◆ EXTRACT TO READ ◆
★ ★ ★ ★ ★

The Bibliothèque universitaire des langues et civilisations (BULAC) is a major academic library located in Paris Rive Gauche and which has been open to the public since its 2011 opening. The library has a scope that includes  all languages and civilisations that are not those of the Western World. It provides more than one million documents written in all languages,  formed from the former collections of more than 20 libraries.

Building 

The construction of the building began in summer 2008. The architect is Yves Lion. The library has five floors within the building, the public space is on three floors with 910 seats.

The building is under the responsibility of the region Île-de-France which also provided two-thirds of the financing, the French State provided the rest. The financing was about 80 million euros.

The operating cost is about 2.5 million euros per year.

Status 

The BULAC is legally a  made of the following institutions:
The French State ();
Institut national des langues et civilisations orientales (Inalco);
École pratique des hautes études (EPHE);
School for Advanced Studies in the Social Sciences (in French: École des hautes études en sciences sociales, or EHESS);
École française d'Extrême-Orient;
Pantheon-Sorbonne University;
University of Paris III: Sorbonne Nouvelle;
Paris-Sorbonne University (which became Sorbonne Université in 2018);
Paris Diderot University (which became Université Paris-Cité in 2022);
centre national de la recherche scientifique (CNRS).

The BULAC is administrated by a general assembly where the ministry has four representatives (two interested in higher education, two interested in research). The other preceding institutions have one representative each. A scientific council or conseil scientifique made of French and foreign professors and researchers defines the general Collection Management Policy.

 Direction

BULAC direction is made of a director, a vice-director and a scientific director.
 Director: Marie-Lise Tsagouria
 Vice-director: Jean-François Chanal
 Scientific director: Benjamin Guichard who took over from Francis Richard in 2015

Collections 

The collections of the library include 1.5 million volumes which cover 350 languages in 80 alphabets.

★ ★ ★ ★ ★

◆ TASK INSTRUCTIONS ◆
• A. Update the BULAC article from "The construction of" to "with 910 seats.", changing "910 seats" to "910 reading seats".
• B. According to the BULAC article, which body provided two-thirds of the building's financing?
Rely only on the BULAC article above to complete these.

◆ Stored dataset items ◆
★ ★ ★ ★ ★

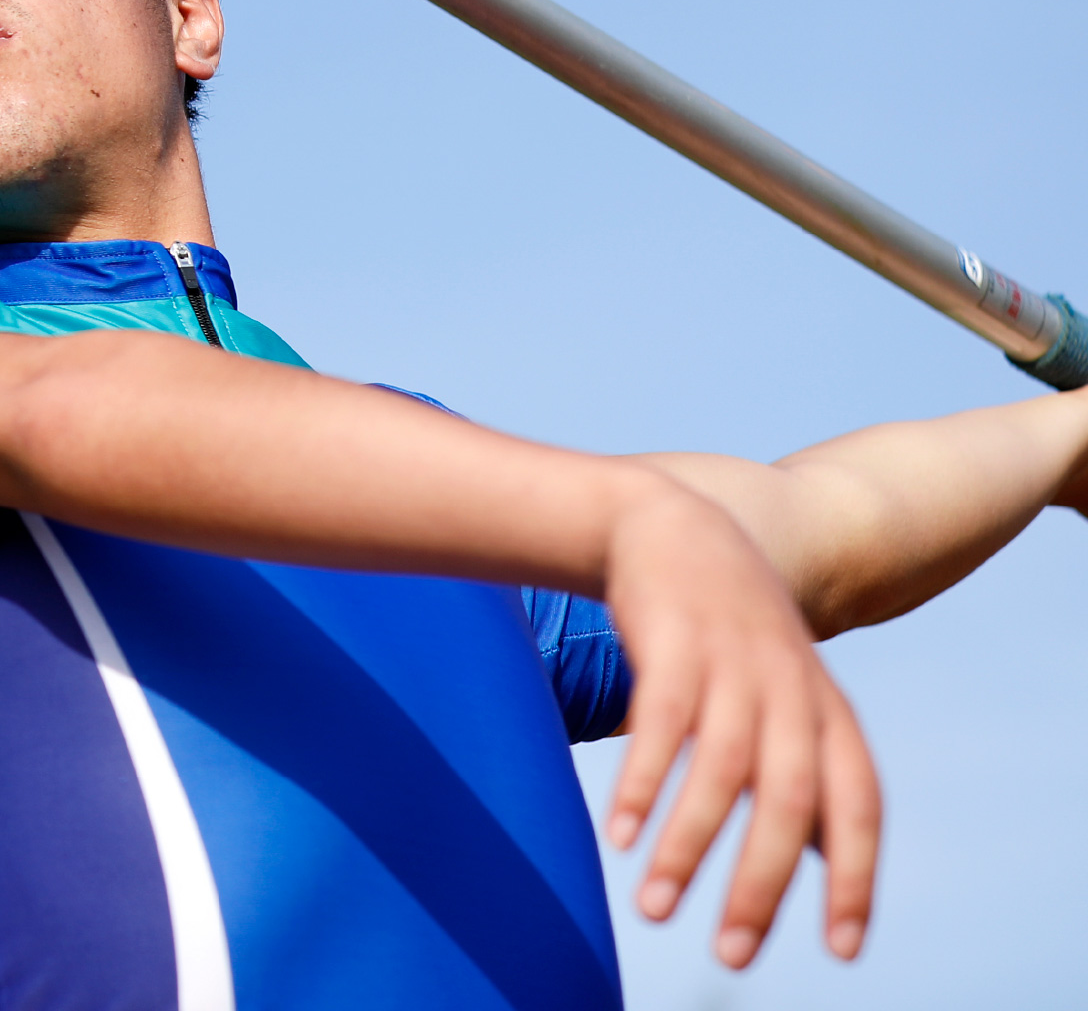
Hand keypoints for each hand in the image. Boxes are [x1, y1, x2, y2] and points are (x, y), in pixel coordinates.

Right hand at [600, 480, 880, 968]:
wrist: (671, 526)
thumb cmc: (727, 630)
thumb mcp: (785, 693)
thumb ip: (807, 766)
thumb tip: (823, 857)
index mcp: (826, 712)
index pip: (858, 806)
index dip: (854, 876)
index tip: (841, 948)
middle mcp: (790, 690)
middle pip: (788, 801)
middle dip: (760, 884)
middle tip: (731, 953)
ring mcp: (733, 663)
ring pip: (722, 771)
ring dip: (688, 847)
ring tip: (656, 908)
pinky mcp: (673, 642)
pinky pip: (661, 726)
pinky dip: (644, 784)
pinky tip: (620, 836)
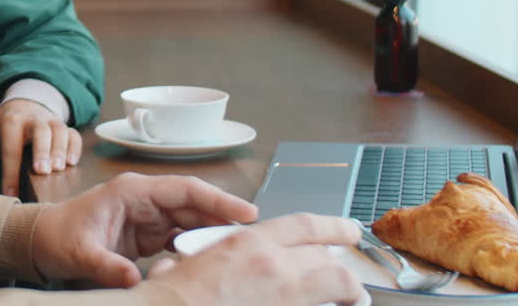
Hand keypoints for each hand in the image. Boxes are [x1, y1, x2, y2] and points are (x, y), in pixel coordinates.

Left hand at [0, 98, 80, 197]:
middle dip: (42, 151)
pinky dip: (74, 147)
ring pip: (59, 130)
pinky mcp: (64, 126)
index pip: (10, 147)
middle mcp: (32, 119)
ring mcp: (50, 121)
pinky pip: (73, 134)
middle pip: (40, 130)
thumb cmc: (4, 131)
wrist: (22, 106)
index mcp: (11, 122)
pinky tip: (71, 162)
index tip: (11, 192)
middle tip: (42, 171)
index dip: (10, 171)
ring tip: (58, 169)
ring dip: (60, 149)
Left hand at [29, 174, 363, 304]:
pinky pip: (185, 237)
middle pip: (198, 205)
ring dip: (219, 235)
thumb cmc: (58, 237)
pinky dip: (203, 248)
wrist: (41, 241)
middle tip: (261, 239)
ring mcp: (151, 216)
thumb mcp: (79, 253)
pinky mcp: (151, 234)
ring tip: (249, 253)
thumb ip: (106, 266)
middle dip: (228, 219)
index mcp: (132, 192)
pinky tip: (222, 263)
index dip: (218, 200)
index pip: (185, 190)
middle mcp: (147, 200)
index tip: (249, 213)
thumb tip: (134, 279)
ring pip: (195, 222)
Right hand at [149, 214, 364, 305]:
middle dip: (341, 267)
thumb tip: (188, 267)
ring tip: (350, 299)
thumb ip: (204, 260)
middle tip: (351, 277)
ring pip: (336, 285)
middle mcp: (273, 265)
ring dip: (345, 291)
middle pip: (327, 258)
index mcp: (247, 243)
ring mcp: (285, 296)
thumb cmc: (175, 299)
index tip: (349, 230)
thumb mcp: (186, 266)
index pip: (305, 226)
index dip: (334, 226)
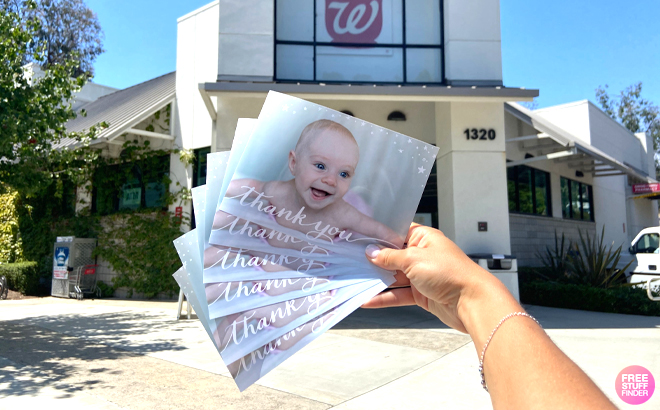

★ ★ ★ ★ ★

◆ ANSWERS TO THIS EXERCISE ◆
• A.
The construction of the building began in summer 2008. The architect is Yves Lion. The library has five floors within the building, the public space is on three floors with 910 reading seats.

• B. The region Île-de-France.